Your assignment: Can you pick out every line in the items below that contains the word "than" and copy each one?

Stored data:
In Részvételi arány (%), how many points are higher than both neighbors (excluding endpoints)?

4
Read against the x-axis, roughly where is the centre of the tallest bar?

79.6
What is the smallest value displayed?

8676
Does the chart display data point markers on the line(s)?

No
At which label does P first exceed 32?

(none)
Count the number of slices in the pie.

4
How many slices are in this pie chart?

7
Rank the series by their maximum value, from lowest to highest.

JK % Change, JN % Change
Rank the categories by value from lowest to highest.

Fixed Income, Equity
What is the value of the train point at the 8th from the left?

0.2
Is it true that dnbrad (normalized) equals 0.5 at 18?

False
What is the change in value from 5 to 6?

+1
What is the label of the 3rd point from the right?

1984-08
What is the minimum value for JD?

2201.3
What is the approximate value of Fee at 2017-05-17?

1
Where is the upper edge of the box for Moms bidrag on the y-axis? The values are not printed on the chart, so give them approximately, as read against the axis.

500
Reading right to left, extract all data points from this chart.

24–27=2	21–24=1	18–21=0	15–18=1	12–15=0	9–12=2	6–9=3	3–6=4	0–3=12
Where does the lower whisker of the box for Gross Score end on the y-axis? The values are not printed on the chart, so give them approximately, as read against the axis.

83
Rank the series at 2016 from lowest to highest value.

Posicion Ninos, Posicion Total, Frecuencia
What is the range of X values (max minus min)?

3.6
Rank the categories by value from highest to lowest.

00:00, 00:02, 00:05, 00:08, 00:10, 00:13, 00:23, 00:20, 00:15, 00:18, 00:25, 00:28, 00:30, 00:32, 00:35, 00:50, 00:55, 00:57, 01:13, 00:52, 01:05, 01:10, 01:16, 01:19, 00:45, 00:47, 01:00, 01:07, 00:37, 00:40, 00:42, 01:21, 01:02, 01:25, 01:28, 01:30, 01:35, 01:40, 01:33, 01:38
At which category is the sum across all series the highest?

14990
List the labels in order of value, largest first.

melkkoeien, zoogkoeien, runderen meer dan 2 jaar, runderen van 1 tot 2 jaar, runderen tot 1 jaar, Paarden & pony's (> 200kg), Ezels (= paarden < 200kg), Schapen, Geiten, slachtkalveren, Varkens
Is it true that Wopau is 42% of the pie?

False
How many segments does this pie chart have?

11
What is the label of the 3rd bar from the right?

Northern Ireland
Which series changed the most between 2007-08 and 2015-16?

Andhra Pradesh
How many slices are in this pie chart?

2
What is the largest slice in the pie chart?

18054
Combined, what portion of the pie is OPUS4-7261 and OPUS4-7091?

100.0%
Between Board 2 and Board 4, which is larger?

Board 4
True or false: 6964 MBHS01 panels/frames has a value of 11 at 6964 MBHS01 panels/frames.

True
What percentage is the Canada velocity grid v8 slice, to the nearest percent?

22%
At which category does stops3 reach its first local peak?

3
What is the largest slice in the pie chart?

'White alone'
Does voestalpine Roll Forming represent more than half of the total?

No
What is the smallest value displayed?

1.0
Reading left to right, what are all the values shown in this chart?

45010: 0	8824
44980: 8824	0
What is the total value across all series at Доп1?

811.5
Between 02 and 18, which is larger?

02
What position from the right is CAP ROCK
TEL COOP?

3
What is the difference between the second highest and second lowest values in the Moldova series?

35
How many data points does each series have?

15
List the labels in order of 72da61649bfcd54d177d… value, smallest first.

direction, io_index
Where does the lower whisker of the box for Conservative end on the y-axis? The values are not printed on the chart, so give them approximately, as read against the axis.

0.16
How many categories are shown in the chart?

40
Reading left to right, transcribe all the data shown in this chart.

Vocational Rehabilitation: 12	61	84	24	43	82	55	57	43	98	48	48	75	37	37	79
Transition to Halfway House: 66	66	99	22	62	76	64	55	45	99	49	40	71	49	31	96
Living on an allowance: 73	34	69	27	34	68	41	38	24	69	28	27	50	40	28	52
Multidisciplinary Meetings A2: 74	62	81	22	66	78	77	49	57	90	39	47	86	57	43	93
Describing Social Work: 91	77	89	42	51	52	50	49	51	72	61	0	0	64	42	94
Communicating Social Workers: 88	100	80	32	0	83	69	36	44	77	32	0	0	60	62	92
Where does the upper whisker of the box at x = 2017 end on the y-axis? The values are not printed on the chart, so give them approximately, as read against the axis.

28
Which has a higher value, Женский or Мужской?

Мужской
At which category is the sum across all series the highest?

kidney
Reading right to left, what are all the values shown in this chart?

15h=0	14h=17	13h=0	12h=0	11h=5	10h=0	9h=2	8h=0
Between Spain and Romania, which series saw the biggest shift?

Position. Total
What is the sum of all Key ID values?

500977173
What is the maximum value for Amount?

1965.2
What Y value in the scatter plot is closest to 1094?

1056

Answer for this exercise:
In Részvételi arány (%), how many points are higher than both neighbors (excluding endpoints)?
Does voestalpine Roll Forming represent more than half of the total?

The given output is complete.